E quanto à cobertura no interior do país? Pedro Faria, da UVE, vê o copo meio cheio. “Não há tantos postos como no litoral, mas não vamos ficar parados. Há três anos, quando saíamos de viagem num elétrico, tínhamos de pensar bem onde podíamos carregar. Hoje não. A rede é bastante capilar, há postos um pouco por todo o lado e de diversas potências.”

Mas há dificuldades que continuam a obstar a uma adesão maciça. Mário Martins Silva, do Automóvel Club de Portugal, lembra isso mesmo. “Ainda há várias limitações.” Por um lado, a já referida falta de infraestruturas, “tanto na via pública como nas residências”. “Quem vive em prédios tem mais dificuldade porque há limitações ao nível do fornecimento de energia e da capacidade das próprias redes elétricas.” Entre outros entraves prementes. Como a “baixa autonomia dos carros” e o preço. “Os benefícios fiscais aplicam-se só a quem compra os primeiros carros do ano. Às vezes esgotam-se em meia dúzia de dias.” Ainda assim, o balanço é positivo. “Estamos no bom caminho. Comparando com Espanha, Portugal está claramente mais avançado. E em relação ao preço, o que tem mais impacto é o custo das baterias. A massificação do fabrico também vai ajudar a baixar o preço total.”

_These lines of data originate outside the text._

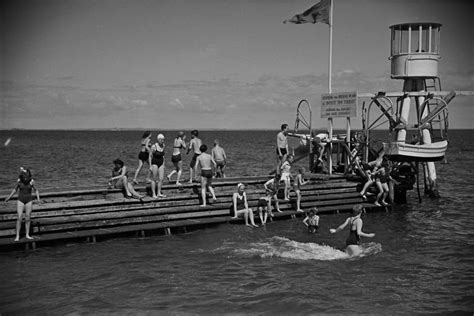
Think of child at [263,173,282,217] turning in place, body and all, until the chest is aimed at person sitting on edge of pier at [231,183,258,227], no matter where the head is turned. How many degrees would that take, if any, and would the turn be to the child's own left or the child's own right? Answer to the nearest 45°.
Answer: approximately 90° to the child's own right

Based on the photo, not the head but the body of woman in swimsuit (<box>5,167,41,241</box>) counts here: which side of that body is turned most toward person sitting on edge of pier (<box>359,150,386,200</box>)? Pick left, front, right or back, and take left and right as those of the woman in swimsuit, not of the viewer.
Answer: left

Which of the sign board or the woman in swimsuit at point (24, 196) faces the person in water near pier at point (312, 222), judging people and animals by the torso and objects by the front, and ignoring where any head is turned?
the sign board

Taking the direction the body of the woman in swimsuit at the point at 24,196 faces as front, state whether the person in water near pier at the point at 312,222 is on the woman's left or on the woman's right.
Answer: on the woman's left

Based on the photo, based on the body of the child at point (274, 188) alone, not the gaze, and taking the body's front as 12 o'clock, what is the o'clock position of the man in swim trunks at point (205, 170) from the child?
The man in swim trunks is roughly at 3 o'clock from the child.

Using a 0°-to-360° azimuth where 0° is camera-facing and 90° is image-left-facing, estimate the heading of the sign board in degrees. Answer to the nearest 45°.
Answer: approximately 0°

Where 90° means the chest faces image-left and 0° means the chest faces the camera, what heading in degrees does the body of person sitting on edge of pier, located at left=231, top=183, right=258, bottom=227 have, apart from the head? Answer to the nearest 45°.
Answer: approximately 315°

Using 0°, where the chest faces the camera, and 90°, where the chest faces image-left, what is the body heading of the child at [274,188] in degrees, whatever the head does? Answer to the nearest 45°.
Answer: approximately 315°

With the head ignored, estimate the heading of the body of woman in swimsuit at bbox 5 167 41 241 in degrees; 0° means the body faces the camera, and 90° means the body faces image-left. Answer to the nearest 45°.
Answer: approximately 0°

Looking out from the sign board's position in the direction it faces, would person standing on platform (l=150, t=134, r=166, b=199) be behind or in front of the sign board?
in front

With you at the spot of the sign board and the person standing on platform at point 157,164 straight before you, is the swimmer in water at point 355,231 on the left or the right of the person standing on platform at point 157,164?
left

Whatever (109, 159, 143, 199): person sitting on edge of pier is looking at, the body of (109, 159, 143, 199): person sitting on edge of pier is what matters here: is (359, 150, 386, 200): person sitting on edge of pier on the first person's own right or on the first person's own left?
on the first person's own left
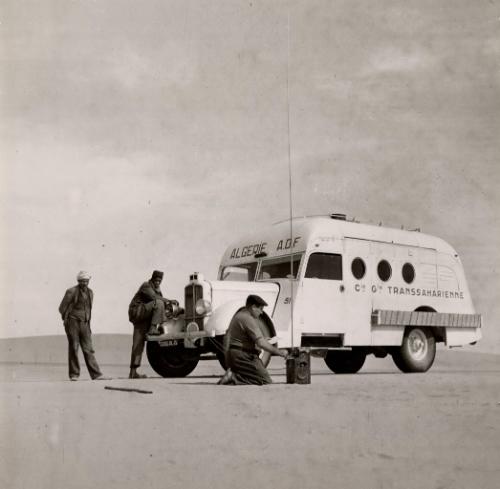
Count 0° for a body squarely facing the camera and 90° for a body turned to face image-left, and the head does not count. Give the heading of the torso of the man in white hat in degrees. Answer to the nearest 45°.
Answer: approximately 315°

A propósito das “queixas” relativas à autonomia e ao preço dos elétricos, José Mendes da Silva, Head of New Mobility & Connected Services na BMW Group Portugal, a segunda marca que mais elétricos vende em Portugal (a primeira é a Tesla, que a NM tentou, sem sucesso, contactar), contrapõe que “é notória a evolução tecnológica verificada nos últimos anos”, nomeadamente em relação à autonomia e ao preço das baterias. E salienta que, no espaço de uma década, os modelos lançados pela BMW mais do que duplicaram a sua autonomia. De resto, e mesmo ressalvando que diferentes países, “a sul e a leste da Europa, estão mais atrasados do que Portugal”, refere que “a infraestrutura pública não é, para já, suficiente para satisfazer todos os clientes” e recorda que, para garantir o cumprimento das metas até 2050 (ano para que está apontada a neutralidade carbónica), é necessário criar 76 mil novos pontos de carregamento.

Pedro Faria, da UVE, defende, a propósito, que seria importante eliminar burocracias, desde as que tornam o processo de criação de novos postos algo complexo à forma de utilização da rede pública, nomeadamente ao nível do pagamento. E se reconhece que até estamos bem lançados para cumprir as metas da mobilidade elétrica, também admite que será preciso manter “uma especial atenção à rede de carregamento”. “Se não o fizermos, ao ritmo a que estão a decorrer as vendas, rapidamente ficamos numa situação muito complicada.”